── Selected text ──

Deception is an easy and efficient way for even smaller organizations to operate. It is designed so that everything is easy and intuitive, and it can help with reporting and compliance tracking. It can also be delivered as a managed deception and prevention service, reducing the need for in-house expertise and without needing a physical appliance on site at remote locations.

BN: Is artificial intelligence part of the process?

CC: Some deception players talk about using AI to detect the attacker. We at Attivo don't think that's the most efficient way to handle deception, because by that point it's too late. We want to use the trap to attract and lure the attacker. There's no machine learning applied in the decoy or the lure, however, it is used in the way you prepare the deception, to learn the environment. We use the same operating systems and environments that are used in production on the decoy system for complete authenticity. Machine learning can understand the environment and recommend what deception is needed, cutting the time spent analyzing the system and building the decoy. In the early days of honey pot deception it was too hard to manage, too hard to build and not easily scalable.

BN: How effective is deception against insider threats?

CC: Between insiders, contractors and suppliers it's being used regularly. Even an insider doesn't necessarily know where things are inside the network, so they are going to have to go and look. If an employee is doing reconnaissance on a part of the network they are not authorized to be, you are going to get an alert. If they use stolen credentials and try to get into a server you are also going to get an alert. If they are trying to harvest credentials to access the target they will be caught there too. The tracking and logging means that any attempts are substantiated and this can be passed on to HR and legal teams to allow them to take action. Showing that you have a detection mechanism in place can also help with things like obtaining cyber insurance.

───
── Collected material ──

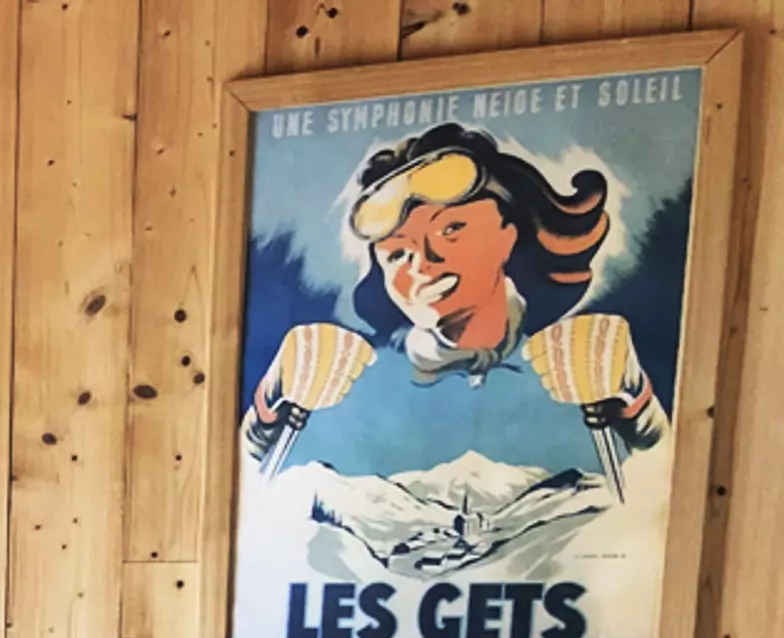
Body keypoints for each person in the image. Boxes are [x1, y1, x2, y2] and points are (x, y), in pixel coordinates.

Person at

───

§ Your tasks
a) In the interview on deception technology, what happens if an employee is doing reconnaissance on a part of the network they are not authorized to be in?
b) Please resume the interview on deception technology from its last line.
The listing comes from a separate source, unrelated to the interview on deception technology.

§ Answers in order
a) You are going to get an alert.

b)
BN: How complementary is deception to other security technology?

CC: We currently have over 30 native integrations. Everybody wants to layer more prevention mechanisms. Our belief is that, fundamentally, attackers can and will get into the network. Almost every network on the planet has some form of detection so it becomes a matter of being able to detect early.

If an attacker has bypassed firewalls or other preventative tools we can detect that activity and pass the attack analysis back to those systems, or to security dashboards, or create a service ticket and we can do that in an automated way. One of the byproducts is that the machine learning can pick up things like old credentials or misconfigurations and flag them up for action.